#### TASK DIRECTIONS:
Use the entries below and reproduce exactly the lines from the one containing "funding | | | | |" down to the one containing "Cohen’s d or h.", both of them included.

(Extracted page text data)
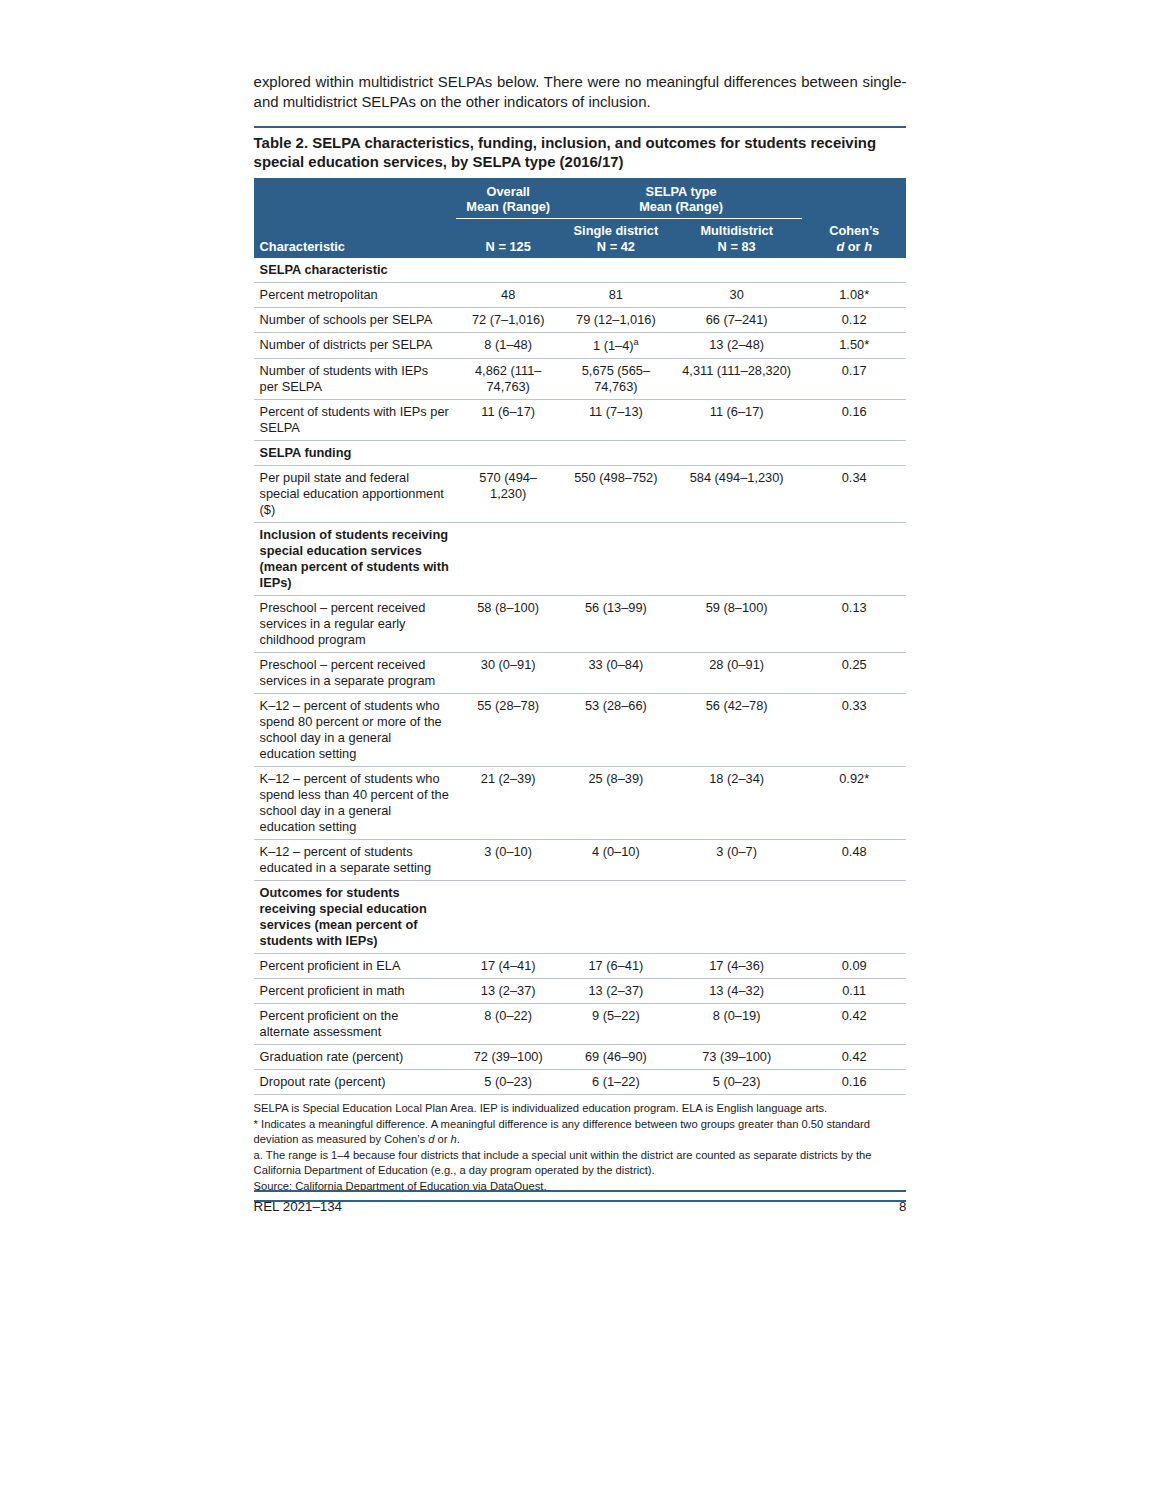explored within multidistrict SELPAs below. There were no meaningful differences between single- and multidistrict SELPAs on the other indicators of inclusion.
Table 2. SELPA characteristics, funding, inclusion, and outcomes for students receiving special education services, by SELPA type (2016/17)
| | Overall Mean (Range) | SELPA type Mean (Range) | |
| --- | --- | --- | --- |
| Characteristic | N = 125 | Single district N = 42 | Multidistrict N = 83 | Cohen’s d or h |
| SELPA characteristic | | | | |
| Percent metropolitan | 48 | 81 | 30 | 1.08* |
| Number of schools per SELPA | 72 (7–1,016) | 79 (12–1,016) | 66 (7–241) | 0.12 |
| Number of districts per SELPA | 8 (1–48) | 1 (1–4) a | 13 (2–48) | 1.50* |
| Number of students with IEPs per SELPA | 4,862 (111–74,763) | 5,675 (565–74,763) | 4,311 (111–28,320) | 0.17 |
| Percent of students with IEPs per SELPA | 11 (6–17) | 11 (7–13) | 11 (6–17) | 0.16 |
| SELPA funding | | | | |
| Per pupil state and federal special education apportionment ($) | 570 (494–1,230) | 550 (498–752) | 584 (494–1,230) | 0.34 |
| Inclusion of students receiving special education services (mean percent of students with IEPs) | | | | |
| Preschool – percent received services in a regular early childhood program | 58 (8–100) | 56 (13–99) | 59 (8–100) | 0.13 |
| Preschool – percent received services in a separate program | 30 (0–91) | 33 (0–84) | 28 (0–91) | 0.25 |
| K–12 – percent of students who spend 80 percent or more of the school day in a general education setting | 55 (28–78) | 53 (28–66) | 56 (42–78) | 0.33 |
| K–12 – percent of students who spend less than 40 percent of the school day in a general education setting | 21 (2–39) | 25 (8–39) | 18 (2–34) | 0.92* |
| K–12 – percent of students educated in a separate setting | 3 (0–10) | 4 (0–10) | 3 (0–7) | 0.48 |
| Outcomes for students receiving special education services (mean percent of students with IEPs) | | | | |
| Percent proficient in ELA | 17 (4–41) | 17 (6–41) | 17 (4–36) | 0.09 |
| Percent proficient in math | 13 (2–37) | 13 (2–37) | 13 (4–32) | 0.11 |
| Percent proficient on the alternate assessment | 8 (0–22) | 9 (5–22) | 8 (0–19) | 0.42 |
| Graduation rate (percent) | 72 (39–100) | 69 (46–90) | 73 (39–100) | 0.42 |
| Dropout rate (percent) | 5 (0–23) | 6 (1–22) | 5 (0–23) | 0.16 |
SELPA is Special Education Local Plan Area. IEP is individualized education program. ELA is English language arts.
* Indicates a meaningful difference. A meaningful difference is any difference between two groups greater than 0.50 standard deviation as measured by Cohen’s d or h.
a. The range is 1–4 because four districts that include a special unit within the district are counted as separate districts by the California Department of Education (e.g., a day program operated by the district).
Source: California Department of Education via DataQuest.
REL 2021–134
8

#### WRITTEN ANSWER:
| SELPA funding | | | | |
| Per pupil state and federal special education apportionment ($) | 570 (494–1,230) | 550 (498–752) | 584 (494–1,230) | 0.34 |
| Inclusion of students receiving special education services (mean percent of students with IEPs) | | | | |
| Preschool – percent received services in a regular early childhood program | 58 (8–100) | 56 (13–99) | 59 (8–100) | 0.13 |
| Preschool – percent received services in a separate program | 30 (0–91) | 33 (0–84) | 28 (0–91) | 0.25 |
| K–12 – percent of students who spend 80 percent or more of the school day in a general education setting | 55 (28–78) | 53 (28–66) | 56 (42–78) | 0.33 |
| K–12 – percent of students who spend less than 40 percent of the school day in a general education setting | 21 (2–39) | 25 (8–39) | 18 (2–34) | 0.92* |
| K–12 – percent of students educated in a separate setting | 3 (0–10) | 4 (0–10) | 3 (0–7) | 0.48 |
| Outcomes for students receiving special education services (mean percent of students with IEPs) | | | | |
| Percent proficient in ELA | 17 (4–41) | 17 (6–41) | 17 (4–36) | 0.09 |
| Percent proficient in math | 13 (2–37) | 13 (2–37) | 13 (4–32) | 0.11 |
| Percent proficient on the alternate assessment | 8 (0–22) | 9 (5–22) | 8 (0–19) | 0.42 |
| Graduation rate (percent) | 72 (39–100) | 69 (46–90) | 73 (39–100) | 0.42 |
| Dropout rate (percent) | 5 (0–23) | 6 (1–22) | 5 (0–23) | 0.16 |
SELPA is Special Education Local Plan Area. IEP is individualized education program. ELA is English language arts.
* Indicates a meaningful difference. A meaningful difference is any difference between two groups greater than 0.50 standard deviation as measured by Cohen’s d or h.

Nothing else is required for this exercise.